The future is borrowed

Hastings remembered growing up in Pennsylvania and Illinois watching flying insects that would gather around the porch light at night, and the chorus of birdsong that came with the rising sun each morning, he affectionately called the “dawn chorus.”

“It was loud and it was long and it was beautiful,” Hastings said. “And you really don't hear that very much anymore... My own observation over my lifetime is a radical decline in insect diversity, insect numbers, and birds.”

Pennsylvania State University estimates 29% of bird populations have been lost in the past 50 years. And the university recently opened an Insect Biodiversity Center to study the biodiversity loss and conservation of insects.

It’s difficult to grasp what has been lost to those who’ve never experienced a dawn chorus, but Warwick said children understand what's happening — they feel the loss even if they are unable to express it through words.

“Yet, they also see that we are all perpetuating the same behaviors that keep the crisis in play,” Warwick said. “And they're outraged, they're angry. But anger is part of grief.”

Some youths Warwick has worked with question whether having children is ethical based on a future which Hastings described as “the age of consequences.” This apathy toward future prospects must be validated, Warwick said, while avoiding getting stuck in those feelings of despair.

“It's hard to remember in those moments that hope is a discipline,” Warwick said. “And hope is something that can be contagious when we're together with other people who understand what causes our suffering.”

But as students enter early adulthood their mentality shifts to action, she said. Richards and Silvi have started their own endeavors to curb the climate crisis.

“It can sometimes be very sad to think that this is happening and very overwhelming,” Richards said, but “time is of the essence, and there's really no time to just sit around.”

Under youth management

In the years since 2017, Richards focused on programs aimed at the environment, beginning with her family’s home owner’s association landscape committee and then joining the Earthlings program, a youth-led group dedicated to environmental sustainability, at the Sonoma Ecology Center where her mother, Catherine Thorpe, is a project coordinator.

“(The HOA) decided to plant a butterfly garden, and so from there I got involved with the ecology center,” Richards said.

Richards appeared in one of the videos for the Sort it, Sonoma! campaign, a city initiative to educate residents about composting and recycling.
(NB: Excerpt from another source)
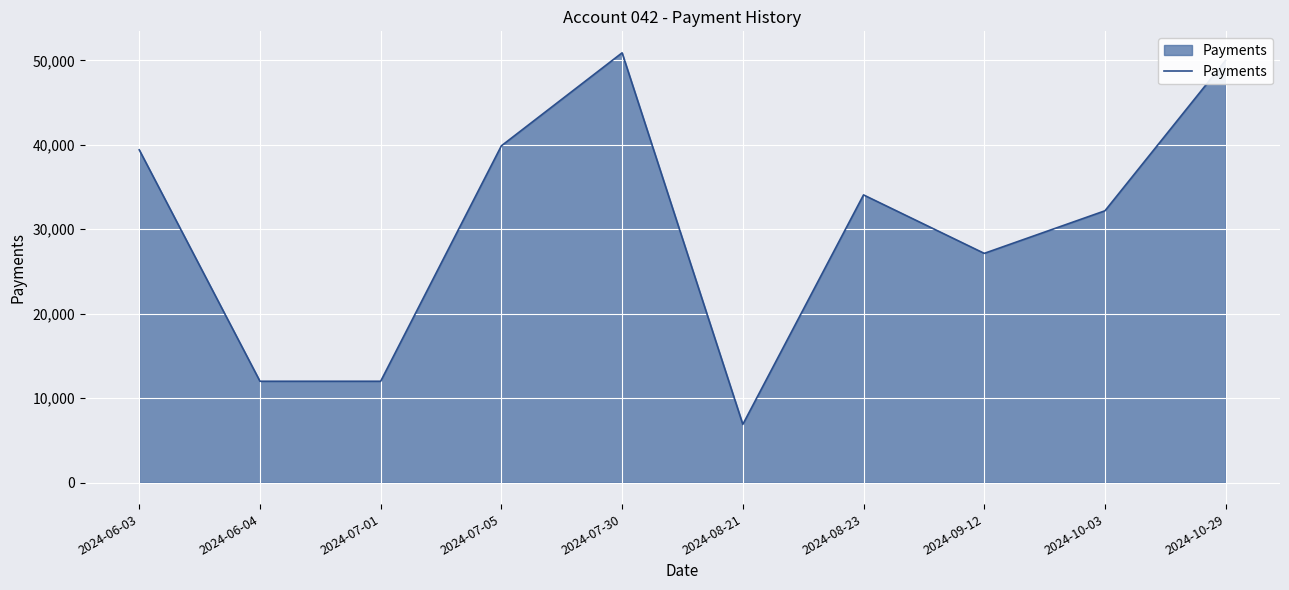

The value at 2024-08-21 is 6892.4. True or false?

True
She’s also started a website where she shares articles related to climate change and climate solutions. For Silvi, it is the responsibility of the public to “adapt and change,” even if that demands uncomfortable decisions.
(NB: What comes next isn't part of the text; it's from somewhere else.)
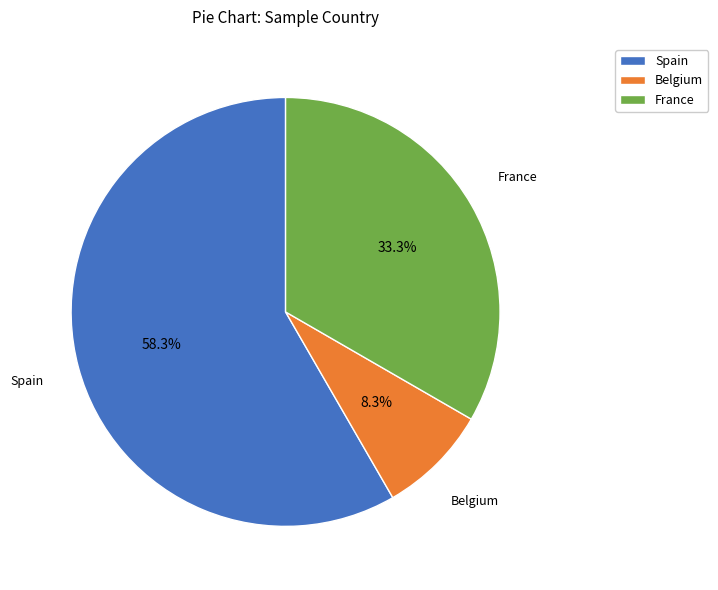

Which category has the smallest portion of the pie?

Belgium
“The one thing I've been looking at a lot is just the current state of drought we're in,” Silvi said, mentioning the Colorado River Basin and the mega drought that is affecting communities across the southwest.

“Like, with lawns, a lot of people have lawns. Lawns are nice and all, but we have to think about what is this lawn doing other than providing this nice cosmetic look,” Silvi said.

And Richards is planning to restart the “green team” at her Montessori School in Petaluma with a goal to reduce plastic waste from the school’s lunches.

With the interview coming to a close, the Index-Tribune asked Richards whether she had faith in the adults who are handling the climate crisis.

“At first, my response was ‘Okay, this is a problem. But I think that the adults are going to fix it.’ And that is extremely wrong, unfortunately,” Richards said. “I feel like it's everyone's responsibility. And as a human, do the thing for your planet that it needs you to do.”